→ Your goal
Below are the records. Transcribe them exactly.

[Transcribed page contents]
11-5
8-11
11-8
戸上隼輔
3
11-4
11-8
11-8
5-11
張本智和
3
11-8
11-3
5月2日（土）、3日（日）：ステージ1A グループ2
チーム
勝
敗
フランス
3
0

→ Result of the exercise
11-5
8-11
11-8
戸上隼輔
3
11-4
11-8
11-8
5-11
張本智和
3
11-8
11-3
5月2日（土）、3日（日）：ステージ1A グループ2
チーム
勝
敗
フランス
3
0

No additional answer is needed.